TRATAMIENTO PSICOLÓGICO DEL TDAH


El TDAH es una alteración neurobiológica que se desarrolla durante la infancia y que se debe a una conjugación de diferentes factores de origen genético, psicológico y social. Sin embargo, aunque se conoce que la herencia desempeña un rol esencial en la expresión del TDAH, numerosas investigaciones apuntan que las características psicológicas del niño, su temperamento y sus habilidades sociales pueden incidir en la intensidad de los síntomas, atenuando o agravando el trastorno.

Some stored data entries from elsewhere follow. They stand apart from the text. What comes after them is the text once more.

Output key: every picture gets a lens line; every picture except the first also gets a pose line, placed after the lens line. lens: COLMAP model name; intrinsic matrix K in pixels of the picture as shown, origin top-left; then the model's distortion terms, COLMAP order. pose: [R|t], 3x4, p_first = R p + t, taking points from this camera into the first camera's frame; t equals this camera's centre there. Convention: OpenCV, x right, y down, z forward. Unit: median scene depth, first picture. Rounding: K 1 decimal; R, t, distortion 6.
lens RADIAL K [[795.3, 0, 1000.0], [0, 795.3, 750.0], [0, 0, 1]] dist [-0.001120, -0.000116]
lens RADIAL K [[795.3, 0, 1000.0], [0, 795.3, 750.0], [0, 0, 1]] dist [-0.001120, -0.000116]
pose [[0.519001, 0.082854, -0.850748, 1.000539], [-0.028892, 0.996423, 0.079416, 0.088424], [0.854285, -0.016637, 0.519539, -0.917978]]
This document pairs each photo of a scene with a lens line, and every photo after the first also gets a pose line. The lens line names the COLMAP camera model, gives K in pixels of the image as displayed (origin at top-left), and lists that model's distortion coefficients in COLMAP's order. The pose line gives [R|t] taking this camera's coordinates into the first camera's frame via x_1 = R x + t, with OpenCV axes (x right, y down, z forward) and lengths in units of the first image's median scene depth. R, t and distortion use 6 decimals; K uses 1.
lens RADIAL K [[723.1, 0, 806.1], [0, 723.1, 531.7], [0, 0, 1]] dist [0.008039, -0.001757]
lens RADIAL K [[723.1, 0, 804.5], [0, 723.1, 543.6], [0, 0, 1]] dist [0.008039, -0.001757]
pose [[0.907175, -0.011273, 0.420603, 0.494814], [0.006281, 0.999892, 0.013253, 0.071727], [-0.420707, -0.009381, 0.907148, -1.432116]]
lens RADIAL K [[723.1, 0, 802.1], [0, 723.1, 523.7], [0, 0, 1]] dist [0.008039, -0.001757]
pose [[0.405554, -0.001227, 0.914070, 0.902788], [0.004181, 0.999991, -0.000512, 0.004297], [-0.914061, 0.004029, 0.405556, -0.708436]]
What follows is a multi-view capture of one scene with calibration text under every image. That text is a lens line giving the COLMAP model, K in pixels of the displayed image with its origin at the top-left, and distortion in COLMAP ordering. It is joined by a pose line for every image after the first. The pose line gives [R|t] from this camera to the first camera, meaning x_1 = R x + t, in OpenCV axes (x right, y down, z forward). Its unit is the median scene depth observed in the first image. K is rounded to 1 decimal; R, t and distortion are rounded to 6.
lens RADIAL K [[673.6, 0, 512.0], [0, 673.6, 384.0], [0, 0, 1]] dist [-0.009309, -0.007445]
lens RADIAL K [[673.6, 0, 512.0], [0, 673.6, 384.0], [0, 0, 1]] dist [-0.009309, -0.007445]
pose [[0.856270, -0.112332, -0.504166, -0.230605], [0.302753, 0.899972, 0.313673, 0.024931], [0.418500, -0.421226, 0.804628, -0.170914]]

Por eso, cada vez más expertos apuestan por las terapias psicológicas como tratamiento de elección para el TDAH infantil. De hecho, el tratamiento psicológico no solo se dirige a controlar los síntomas sino que también ayuda a prevenir muchas de las consecuencias de este trastorno, estimula un desarrollo más saludable del niño y le ofrece herramientas de autocontrol.


Básicamente, en el tratamiento psicológico del TDAH se trabajan los aspectos conductuales, emocionales y sociales que se encuentran en la base del trastorno. Para ello se recurre a un conjunto de técnicas, fundamentalmente conductuales, que buscan eliminar los comportamientos disruptivos, establecer normas y límites y desarrollar hábitos positivos y productivos. También es muy eficaz el entrenamiento en habilidades sociales ya que así se le enseña al niño a resolver conflictos de manera asertiva y este aprende técnicas de relajación que le permiten controlar la ansiedad y la hiperactividad, así como técnicas de autocontrol para mejorar su capacidad atencional y reducir sus respuestas impulsivas.

Tres enfoques psicológicos para abordar el TDAH

Terapia conductual

Uno de los enfoques psicológicos más utilizados en el tratamiento del TDAH infantil es la terapia conductual, la cual se centra en eliminar las manifestaciones hiperactivas e impulsivas, estimulando respuestas más reflexivas por parte del niño. En esta terapia el niño aprende a monitorizar su propio comportamiento y desarrolla patrones de conducta bien estructurados que le ayudan a controlar la hiperactividad e impulsividad. Para lograrlo se recurre a técnicas de reforzamiento positivo como el elogio, las recompensas, los privilegios y la atención positiva, con las que se estimulan las conductas positivas en el niño.

En cambio, para reducir los comportamientos impulsivos e indeseados no se recurre al castigo sino a las técnicas de extinción, como el tiempo fuera, en las que, básicamente, los padres deben dejar de prestarle atención a la conducta que desean eliminar, de forma que esta vaya desapareciendo paulatinamente.

Terapia cognitiva

Se trata de otro de los tratamientos de elección para el TDAH infantil, en el que se le ofrecen al pequeño una serie de herramientas que le permiten ganar en autocontrol y mejorar su capacidad atencional y su habilidad para solucionar problemas. El terapeuta se centra en estimular niño habilidades sociales específicas que le permiten al niño regular mejor su comportamiento, como por ejemplo: pedir ayuda, compartir juguetes o esperar su turno. Algunas de las técnicas más eficaces son: la autoinstrucción, en la que el propio niño se da órdenes para modificar su comportamiento (como “voy a atender al profesor” o “tendré más cuidado con los juguetes”), el autocontrol, que suele combinarse con distintas técnicas de relajación, y la técnica de resolución de problemas, en la que a través de diferentes recursos de la vida real o de situaciones imaginarias se le pide al pequeño que reflexione sobre los problemas que tiene que resolver, lo cual hace que vaya ganando en responsabilidad, a la vez que desarrolla sus habilidades sociales.

Terapia socio-educativa

Se trata de un soporte esencial de la atención especializada del niño con TDAH ya que muchos de los factores que forman parte de la vida cotidiana del pequeño terminan afectando directa o indirectamente la expresión del trastorno. En este caso, la terapia se dirige a educar a los padres sobre el manejo de la hiperactividad en sus hijos. Normalmente se les recomienda establecer normas claras y límites bien definidos en el hogar, así como planificar de manera detallada las tareas cotidianas del pequeño. También se les sugiere incluir en su rutina diaria actividades dinámicas o la práctica de deporte, que le permitan al pequeño liberar el exceso de energía y ansiedad, para que disminuya la hiperactividad. Además, se les suele sugerir que presten una atención especial a la dieta de sus hijos ya que en algunos casos una alimentación libre de azúcares, aditivos y colorantes y rica en minerales, vitaminas y ácidos grasos esenciales puede contribuir a minimizar los síntomas.